I always feel like there’s a storm in my stomach talking about this. I get so anxious because I can’t really complain to anyone about it. It’s not a tangible problem; no one gets shot for saying bafroom or liberry. There isn’t even a name for what I’m feeling yet. I feel like Betty Friedan and the problem with no name. I also get anxious, because so many people, black and white, don’t even experience this problem. If you’re black, you are told to aspire to be Snoop Dog or pre-1990’s OJ Simpson, and you’re okay with that because you view this as success. Black made success. And if you’re white no one tells you what to do. You could land anywhere on the ‘White Spectrum’ from Napoleon Dynamite and Leonard Nimoy to Eminem and K Fed, but as long as you have a weird name it’s all good. Honestly though, I do find it unsettling that people like Cornel West and Nikki Giovanni aren’t looked up to in Black Culture as much as athletes and Steve Harvey.
The problem that I experience illuminates what is inherently broken when it comes to racial expression in our society.
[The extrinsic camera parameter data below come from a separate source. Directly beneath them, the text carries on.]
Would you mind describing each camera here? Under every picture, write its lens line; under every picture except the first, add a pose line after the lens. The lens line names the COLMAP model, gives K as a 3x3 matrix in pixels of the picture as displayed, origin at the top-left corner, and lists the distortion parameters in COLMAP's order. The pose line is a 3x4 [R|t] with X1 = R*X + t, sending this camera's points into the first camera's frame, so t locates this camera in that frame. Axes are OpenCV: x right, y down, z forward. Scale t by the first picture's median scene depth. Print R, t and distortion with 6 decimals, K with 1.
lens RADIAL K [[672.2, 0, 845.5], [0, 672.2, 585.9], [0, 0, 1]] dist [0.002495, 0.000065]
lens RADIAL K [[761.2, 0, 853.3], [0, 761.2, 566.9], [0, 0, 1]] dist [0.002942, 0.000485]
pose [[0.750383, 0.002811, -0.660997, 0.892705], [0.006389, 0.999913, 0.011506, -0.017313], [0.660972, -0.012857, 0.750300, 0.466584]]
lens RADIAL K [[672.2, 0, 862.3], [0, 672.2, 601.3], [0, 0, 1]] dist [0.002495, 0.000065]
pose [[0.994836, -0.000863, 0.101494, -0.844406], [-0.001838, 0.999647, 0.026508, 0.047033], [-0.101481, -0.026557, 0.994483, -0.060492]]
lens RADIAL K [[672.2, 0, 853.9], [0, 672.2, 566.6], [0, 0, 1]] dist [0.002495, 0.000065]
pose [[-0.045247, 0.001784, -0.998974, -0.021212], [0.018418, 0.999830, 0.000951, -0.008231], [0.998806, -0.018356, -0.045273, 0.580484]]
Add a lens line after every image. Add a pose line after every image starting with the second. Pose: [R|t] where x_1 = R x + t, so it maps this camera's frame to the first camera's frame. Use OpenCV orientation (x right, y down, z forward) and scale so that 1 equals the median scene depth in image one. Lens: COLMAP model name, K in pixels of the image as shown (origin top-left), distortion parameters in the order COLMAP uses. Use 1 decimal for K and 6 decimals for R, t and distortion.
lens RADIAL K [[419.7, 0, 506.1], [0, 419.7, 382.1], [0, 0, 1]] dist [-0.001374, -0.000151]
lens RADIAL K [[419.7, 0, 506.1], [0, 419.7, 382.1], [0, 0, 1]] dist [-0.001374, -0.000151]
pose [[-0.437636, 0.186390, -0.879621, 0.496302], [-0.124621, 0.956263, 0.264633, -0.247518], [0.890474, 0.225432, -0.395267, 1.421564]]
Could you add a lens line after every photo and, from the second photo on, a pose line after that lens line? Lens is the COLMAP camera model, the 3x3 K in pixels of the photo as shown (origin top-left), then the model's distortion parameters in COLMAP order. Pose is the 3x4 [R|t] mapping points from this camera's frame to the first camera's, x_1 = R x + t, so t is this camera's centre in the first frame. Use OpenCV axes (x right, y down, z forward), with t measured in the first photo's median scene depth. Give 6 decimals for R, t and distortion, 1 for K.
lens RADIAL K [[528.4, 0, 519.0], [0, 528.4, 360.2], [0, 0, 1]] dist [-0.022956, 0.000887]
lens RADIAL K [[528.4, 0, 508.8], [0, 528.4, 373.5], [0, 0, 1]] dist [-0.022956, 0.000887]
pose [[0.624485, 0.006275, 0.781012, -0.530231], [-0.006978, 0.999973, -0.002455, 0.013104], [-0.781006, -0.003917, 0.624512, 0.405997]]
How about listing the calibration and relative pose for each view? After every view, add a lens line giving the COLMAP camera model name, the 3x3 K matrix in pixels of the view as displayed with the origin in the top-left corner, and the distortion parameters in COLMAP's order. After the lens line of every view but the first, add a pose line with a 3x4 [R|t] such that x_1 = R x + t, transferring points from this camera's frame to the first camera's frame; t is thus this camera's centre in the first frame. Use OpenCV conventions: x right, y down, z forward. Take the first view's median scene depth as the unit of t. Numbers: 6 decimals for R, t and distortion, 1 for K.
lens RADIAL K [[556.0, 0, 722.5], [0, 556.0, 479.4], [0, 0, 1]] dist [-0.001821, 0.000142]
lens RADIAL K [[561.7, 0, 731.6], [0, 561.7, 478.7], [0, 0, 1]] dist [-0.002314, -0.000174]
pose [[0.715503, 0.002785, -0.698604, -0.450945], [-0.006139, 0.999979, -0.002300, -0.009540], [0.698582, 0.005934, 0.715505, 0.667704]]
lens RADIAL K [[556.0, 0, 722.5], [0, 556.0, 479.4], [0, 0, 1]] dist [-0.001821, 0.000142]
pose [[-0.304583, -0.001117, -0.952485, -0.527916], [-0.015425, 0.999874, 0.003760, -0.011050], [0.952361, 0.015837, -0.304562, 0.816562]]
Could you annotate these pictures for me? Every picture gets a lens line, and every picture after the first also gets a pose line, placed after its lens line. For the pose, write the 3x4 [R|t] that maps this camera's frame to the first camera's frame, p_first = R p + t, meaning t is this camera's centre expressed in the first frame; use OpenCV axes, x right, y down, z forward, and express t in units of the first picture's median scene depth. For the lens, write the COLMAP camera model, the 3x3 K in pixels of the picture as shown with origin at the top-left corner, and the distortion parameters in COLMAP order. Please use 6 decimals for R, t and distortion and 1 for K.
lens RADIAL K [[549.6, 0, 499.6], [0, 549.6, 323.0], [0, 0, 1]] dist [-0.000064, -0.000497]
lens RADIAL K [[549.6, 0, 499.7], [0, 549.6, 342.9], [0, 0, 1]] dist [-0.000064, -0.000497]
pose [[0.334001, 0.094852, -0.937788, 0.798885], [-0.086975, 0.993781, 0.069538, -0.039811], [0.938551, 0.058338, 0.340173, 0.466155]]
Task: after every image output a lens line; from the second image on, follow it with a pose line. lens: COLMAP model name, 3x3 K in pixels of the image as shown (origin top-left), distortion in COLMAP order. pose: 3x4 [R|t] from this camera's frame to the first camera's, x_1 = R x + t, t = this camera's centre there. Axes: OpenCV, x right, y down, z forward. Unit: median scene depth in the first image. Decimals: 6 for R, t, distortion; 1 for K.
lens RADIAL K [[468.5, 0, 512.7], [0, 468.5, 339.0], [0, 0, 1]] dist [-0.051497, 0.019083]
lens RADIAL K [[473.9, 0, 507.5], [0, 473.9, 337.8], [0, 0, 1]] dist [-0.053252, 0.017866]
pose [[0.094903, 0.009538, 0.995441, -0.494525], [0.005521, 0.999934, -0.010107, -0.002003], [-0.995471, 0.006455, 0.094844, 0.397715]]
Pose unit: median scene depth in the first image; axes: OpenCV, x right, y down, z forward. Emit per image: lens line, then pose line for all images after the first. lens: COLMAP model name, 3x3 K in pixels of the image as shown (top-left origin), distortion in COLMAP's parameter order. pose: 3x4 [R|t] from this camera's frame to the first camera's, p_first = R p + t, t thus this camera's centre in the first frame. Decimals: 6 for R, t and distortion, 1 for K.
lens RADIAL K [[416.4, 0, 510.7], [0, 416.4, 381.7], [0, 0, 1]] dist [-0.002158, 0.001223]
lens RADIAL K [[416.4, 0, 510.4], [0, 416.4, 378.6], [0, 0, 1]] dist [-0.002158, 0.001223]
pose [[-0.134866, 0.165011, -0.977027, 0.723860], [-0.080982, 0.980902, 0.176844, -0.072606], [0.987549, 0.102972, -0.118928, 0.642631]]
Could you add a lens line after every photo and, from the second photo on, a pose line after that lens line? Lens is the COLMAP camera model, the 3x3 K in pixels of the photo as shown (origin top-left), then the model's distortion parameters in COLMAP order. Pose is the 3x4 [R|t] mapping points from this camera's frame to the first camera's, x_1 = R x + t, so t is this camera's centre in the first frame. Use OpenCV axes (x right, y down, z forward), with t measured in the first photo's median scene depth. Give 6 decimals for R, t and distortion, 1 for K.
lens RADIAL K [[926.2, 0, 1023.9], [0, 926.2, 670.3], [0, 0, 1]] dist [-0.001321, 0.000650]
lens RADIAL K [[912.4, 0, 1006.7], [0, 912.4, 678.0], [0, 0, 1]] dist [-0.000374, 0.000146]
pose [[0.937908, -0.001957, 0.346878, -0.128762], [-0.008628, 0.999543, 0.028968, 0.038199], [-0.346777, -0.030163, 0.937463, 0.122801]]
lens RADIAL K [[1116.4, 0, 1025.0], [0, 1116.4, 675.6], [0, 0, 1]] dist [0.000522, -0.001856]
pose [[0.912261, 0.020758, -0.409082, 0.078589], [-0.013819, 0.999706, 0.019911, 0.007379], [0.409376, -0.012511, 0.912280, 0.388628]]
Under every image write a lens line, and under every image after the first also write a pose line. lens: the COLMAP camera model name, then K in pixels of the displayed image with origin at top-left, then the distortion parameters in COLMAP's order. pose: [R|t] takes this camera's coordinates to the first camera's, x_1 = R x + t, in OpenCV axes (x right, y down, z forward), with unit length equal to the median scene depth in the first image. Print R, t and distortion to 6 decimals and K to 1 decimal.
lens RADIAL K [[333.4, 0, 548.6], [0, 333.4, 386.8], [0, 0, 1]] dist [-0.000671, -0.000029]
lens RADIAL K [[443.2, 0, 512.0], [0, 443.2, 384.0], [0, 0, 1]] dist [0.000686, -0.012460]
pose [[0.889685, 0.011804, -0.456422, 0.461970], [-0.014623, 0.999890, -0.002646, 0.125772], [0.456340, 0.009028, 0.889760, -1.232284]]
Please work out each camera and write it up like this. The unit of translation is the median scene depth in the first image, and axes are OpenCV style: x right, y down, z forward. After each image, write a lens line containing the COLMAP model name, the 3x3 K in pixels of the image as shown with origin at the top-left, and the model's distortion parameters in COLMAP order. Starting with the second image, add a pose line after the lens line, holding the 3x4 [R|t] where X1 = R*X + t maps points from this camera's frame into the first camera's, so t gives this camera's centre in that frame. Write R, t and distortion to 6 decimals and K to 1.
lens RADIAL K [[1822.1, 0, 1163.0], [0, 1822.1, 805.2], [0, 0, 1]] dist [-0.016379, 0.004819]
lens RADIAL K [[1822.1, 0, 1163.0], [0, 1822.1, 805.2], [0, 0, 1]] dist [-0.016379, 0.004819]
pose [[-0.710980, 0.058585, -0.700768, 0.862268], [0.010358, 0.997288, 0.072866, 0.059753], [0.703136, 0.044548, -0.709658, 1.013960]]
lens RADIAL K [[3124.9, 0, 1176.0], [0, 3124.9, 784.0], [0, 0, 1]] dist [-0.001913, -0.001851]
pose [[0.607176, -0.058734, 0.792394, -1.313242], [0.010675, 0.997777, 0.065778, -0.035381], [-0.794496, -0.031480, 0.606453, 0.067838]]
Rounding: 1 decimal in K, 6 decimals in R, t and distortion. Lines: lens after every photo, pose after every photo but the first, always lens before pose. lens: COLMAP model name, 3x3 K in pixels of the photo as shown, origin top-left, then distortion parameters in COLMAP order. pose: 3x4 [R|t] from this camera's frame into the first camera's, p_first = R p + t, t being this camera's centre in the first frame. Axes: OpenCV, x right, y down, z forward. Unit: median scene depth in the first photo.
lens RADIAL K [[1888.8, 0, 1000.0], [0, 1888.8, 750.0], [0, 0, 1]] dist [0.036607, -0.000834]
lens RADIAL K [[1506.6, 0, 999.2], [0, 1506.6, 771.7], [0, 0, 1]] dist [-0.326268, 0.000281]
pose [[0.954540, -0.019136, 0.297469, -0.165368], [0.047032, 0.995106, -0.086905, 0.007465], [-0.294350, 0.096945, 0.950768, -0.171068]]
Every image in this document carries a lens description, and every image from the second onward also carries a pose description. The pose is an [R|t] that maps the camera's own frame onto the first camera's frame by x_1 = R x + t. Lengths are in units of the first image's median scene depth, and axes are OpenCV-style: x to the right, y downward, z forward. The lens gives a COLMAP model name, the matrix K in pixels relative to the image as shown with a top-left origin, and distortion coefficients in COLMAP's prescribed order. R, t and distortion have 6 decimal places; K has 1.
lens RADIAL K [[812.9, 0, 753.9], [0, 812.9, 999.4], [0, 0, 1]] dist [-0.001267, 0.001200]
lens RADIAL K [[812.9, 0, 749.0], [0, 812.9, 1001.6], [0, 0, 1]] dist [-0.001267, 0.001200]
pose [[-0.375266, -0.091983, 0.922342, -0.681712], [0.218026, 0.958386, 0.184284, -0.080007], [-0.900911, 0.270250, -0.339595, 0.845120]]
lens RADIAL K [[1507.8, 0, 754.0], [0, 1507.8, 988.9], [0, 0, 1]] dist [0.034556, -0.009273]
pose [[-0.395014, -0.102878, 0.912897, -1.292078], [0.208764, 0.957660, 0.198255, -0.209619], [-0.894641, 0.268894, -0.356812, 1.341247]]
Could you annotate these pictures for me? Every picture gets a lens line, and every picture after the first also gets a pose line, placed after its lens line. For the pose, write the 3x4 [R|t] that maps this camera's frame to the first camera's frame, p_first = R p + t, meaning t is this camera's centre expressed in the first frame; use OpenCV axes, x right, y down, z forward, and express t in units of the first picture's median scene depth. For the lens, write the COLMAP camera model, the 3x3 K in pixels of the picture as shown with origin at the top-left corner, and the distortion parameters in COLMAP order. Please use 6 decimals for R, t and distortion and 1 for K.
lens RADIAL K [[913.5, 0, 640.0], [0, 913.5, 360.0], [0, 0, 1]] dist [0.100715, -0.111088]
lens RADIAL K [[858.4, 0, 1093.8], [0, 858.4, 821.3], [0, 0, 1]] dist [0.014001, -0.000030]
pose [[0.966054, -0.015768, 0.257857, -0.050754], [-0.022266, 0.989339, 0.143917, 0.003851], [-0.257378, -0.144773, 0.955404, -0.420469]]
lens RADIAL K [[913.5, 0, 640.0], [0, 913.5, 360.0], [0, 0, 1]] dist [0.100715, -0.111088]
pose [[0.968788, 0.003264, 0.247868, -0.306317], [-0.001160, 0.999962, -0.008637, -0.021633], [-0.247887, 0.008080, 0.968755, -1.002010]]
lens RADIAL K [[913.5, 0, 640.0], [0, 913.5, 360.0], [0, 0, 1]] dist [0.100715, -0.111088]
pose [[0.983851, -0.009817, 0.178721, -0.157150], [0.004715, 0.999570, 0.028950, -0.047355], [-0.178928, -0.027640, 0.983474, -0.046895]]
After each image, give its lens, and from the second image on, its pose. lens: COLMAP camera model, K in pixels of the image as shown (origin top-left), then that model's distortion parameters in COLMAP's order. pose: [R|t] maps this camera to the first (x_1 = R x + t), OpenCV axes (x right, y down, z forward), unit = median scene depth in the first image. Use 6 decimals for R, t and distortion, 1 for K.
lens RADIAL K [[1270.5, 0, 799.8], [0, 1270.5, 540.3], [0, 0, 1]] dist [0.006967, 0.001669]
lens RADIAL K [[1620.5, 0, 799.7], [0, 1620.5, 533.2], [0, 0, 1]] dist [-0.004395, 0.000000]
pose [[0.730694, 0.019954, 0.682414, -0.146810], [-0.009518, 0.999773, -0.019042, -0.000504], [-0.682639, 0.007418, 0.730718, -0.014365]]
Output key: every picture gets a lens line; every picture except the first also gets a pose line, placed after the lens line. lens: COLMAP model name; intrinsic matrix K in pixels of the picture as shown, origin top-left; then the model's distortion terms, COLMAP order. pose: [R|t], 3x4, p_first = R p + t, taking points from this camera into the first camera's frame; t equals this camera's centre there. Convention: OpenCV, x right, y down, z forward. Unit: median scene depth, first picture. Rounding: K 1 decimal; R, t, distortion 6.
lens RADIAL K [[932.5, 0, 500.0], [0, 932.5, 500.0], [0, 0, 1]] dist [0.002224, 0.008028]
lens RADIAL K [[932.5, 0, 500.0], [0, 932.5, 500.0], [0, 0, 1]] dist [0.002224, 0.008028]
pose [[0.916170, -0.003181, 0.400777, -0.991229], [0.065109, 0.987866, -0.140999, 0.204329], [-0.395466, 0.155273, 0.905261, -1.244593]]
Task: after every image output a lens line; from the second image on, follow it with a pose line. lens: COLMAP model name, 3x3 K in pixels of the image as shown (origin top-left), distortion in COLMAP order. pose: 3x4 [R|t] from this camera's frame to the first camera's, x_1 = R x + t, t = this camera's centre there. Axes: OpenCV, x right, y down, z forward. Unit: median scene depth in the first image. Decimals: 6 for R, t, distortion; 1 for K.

It is like a glass sheet is covering the entire country, distorting all the figures, so looking through it, you—the viewer—can see the issue, but no one inside the glass can. The distortion the glass creates is a clarity, however, as opposed to an actual obstruction. Looking at race relations—and racial identity—retrospectively, we see how all the preconceived notions about certain groups people that we hold onto manifest themselves as internalized racism. I think that this is more of the racism that we see everyday; it is not an evil out to destroy us, but just a repeated pattern of thoughts that we associate with different kinds of people. When my neighbor Tim first met me, he gave my brother a hive five and me a fist bump. What made it even better was that I went to give him a high five initially, so when he fist bumped into me, it was my open palm against his knuckles. Tim is a friendly guy, but in that moment, his eyes looked down at our adjoining hands and back up at me, with one of the most painfully awkward stares I’d ever seen—as his mouth just hung open a little. When our hands disjoined it became even more awkward, because I didn't know if I was supposed to acknowledge what had just happened. It was like I was in my middle school science class again, when Miles Williams—the quiet, studious kid— was reading aloud, and accidentally pronounced organism as orgasm, and everyone just kind of stared at the ceiling for a while.